===== Data

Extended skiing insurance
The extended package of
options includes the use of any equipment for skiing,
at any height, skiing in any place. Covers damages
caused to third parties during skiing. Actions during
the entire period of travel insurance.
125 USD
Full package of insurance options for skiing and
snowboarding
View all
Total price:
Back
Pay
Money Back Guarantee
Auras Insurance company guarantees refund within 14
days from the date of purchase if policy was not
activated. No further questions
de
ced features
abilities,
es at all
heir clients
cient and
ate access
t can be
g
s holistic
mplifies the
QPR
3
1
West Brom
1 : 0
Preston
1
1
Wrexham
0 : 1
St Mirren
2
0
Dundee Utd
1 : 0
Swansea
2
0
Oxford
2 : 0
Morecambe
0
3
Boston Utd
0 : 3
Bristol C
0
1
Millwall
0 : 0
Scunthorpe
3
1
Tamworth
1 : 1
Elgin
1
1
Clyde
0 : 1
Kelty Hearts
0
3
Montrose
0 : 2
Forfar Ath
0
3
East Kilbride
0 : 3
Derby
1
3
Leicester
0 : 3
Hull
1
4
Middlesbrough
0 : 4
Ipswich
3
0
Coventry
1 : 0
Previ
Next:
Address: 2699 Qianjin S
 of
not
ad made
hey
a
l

==========
===== Data

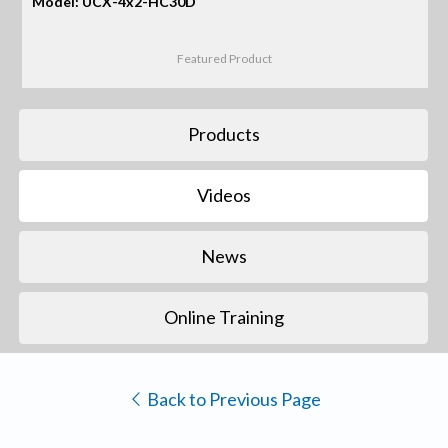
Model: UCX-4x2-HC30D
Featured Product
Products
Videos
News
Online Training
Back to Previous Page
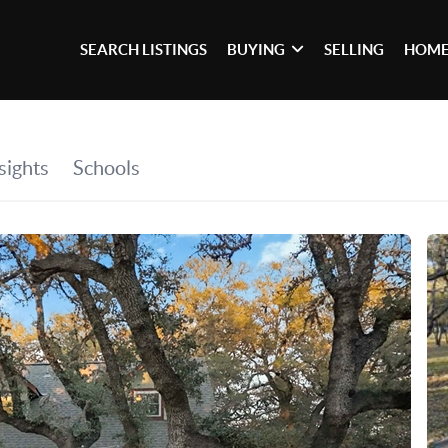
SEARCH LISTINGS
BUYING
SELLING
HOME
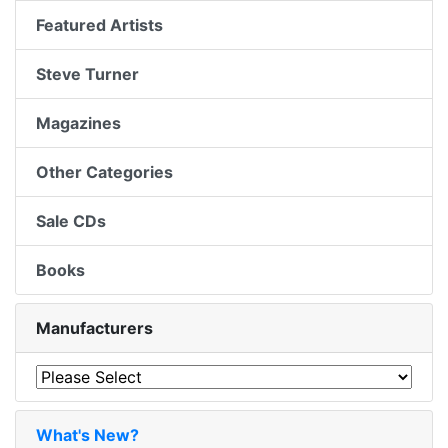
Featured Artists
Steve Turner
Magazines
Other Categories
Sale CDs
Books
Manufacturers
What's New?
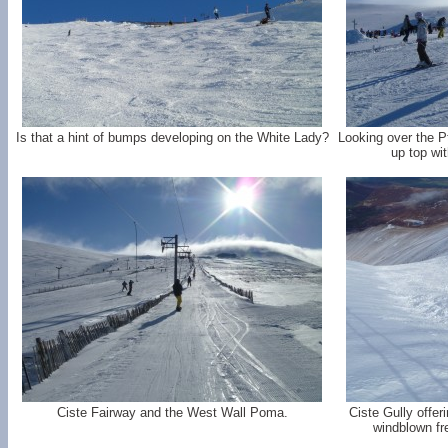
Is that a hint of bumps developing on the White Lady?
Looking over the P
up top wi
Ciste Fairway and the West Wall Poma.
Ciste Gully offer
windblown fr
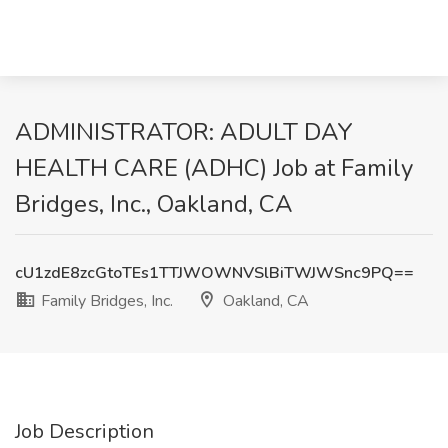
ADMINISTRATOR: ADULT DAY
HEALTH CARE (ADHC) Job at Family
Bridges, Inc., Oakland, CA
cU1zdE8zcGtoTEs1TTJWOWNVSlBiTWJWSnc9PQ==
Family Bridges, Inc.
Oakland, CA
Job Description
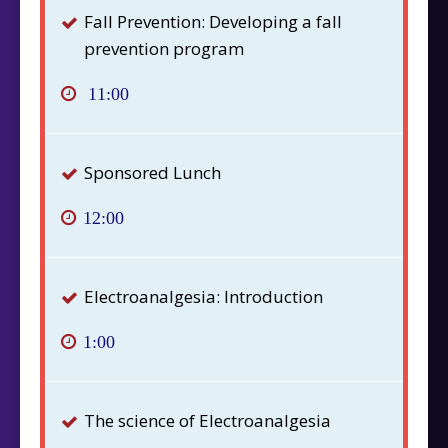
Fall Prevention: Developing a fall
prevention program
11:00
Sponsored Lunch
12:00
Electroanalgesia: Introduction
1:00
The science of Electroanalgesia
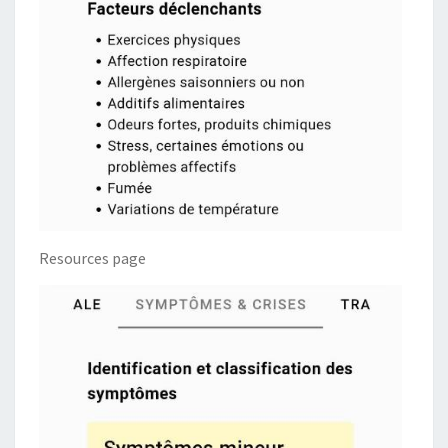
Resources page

==========
===== Data

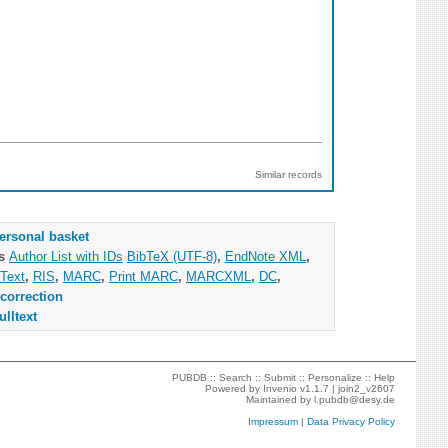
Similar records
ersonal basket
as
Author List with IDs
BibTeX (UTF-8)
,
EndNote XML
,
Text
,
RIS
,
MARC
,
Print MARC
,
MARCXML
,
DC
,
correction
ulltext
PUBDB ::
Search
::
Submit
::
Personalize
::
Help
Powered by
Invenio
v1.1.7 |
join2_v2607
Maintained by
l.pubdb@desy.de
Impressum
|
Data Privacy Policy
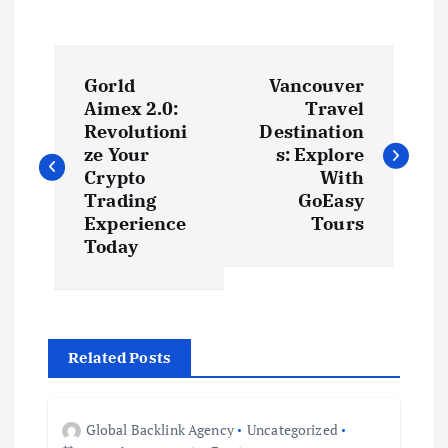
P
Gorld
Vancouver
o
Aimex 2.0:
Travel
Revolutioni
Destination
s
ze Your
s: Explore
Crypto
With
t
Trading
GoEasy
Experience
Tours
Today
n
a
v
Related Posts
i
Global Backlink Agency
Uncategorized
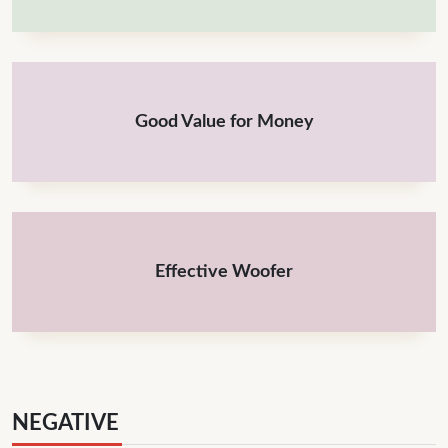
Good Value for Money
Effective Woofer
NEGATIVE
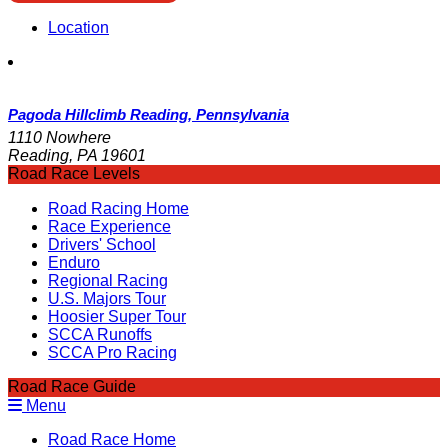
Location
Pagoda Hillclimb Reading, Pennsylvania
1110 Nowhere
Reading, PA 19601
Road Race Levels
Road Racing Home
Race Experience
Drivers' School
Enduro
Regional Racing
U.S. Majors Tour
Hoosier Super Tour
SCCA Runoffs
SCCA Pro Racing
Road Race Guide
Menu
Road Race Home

==========

**Exercise aim**
In the records, locate each line holding the string "Racing" and copy it.

**Result of the task**
Road Racing Home
Regional Racing
SCCA Pro Racing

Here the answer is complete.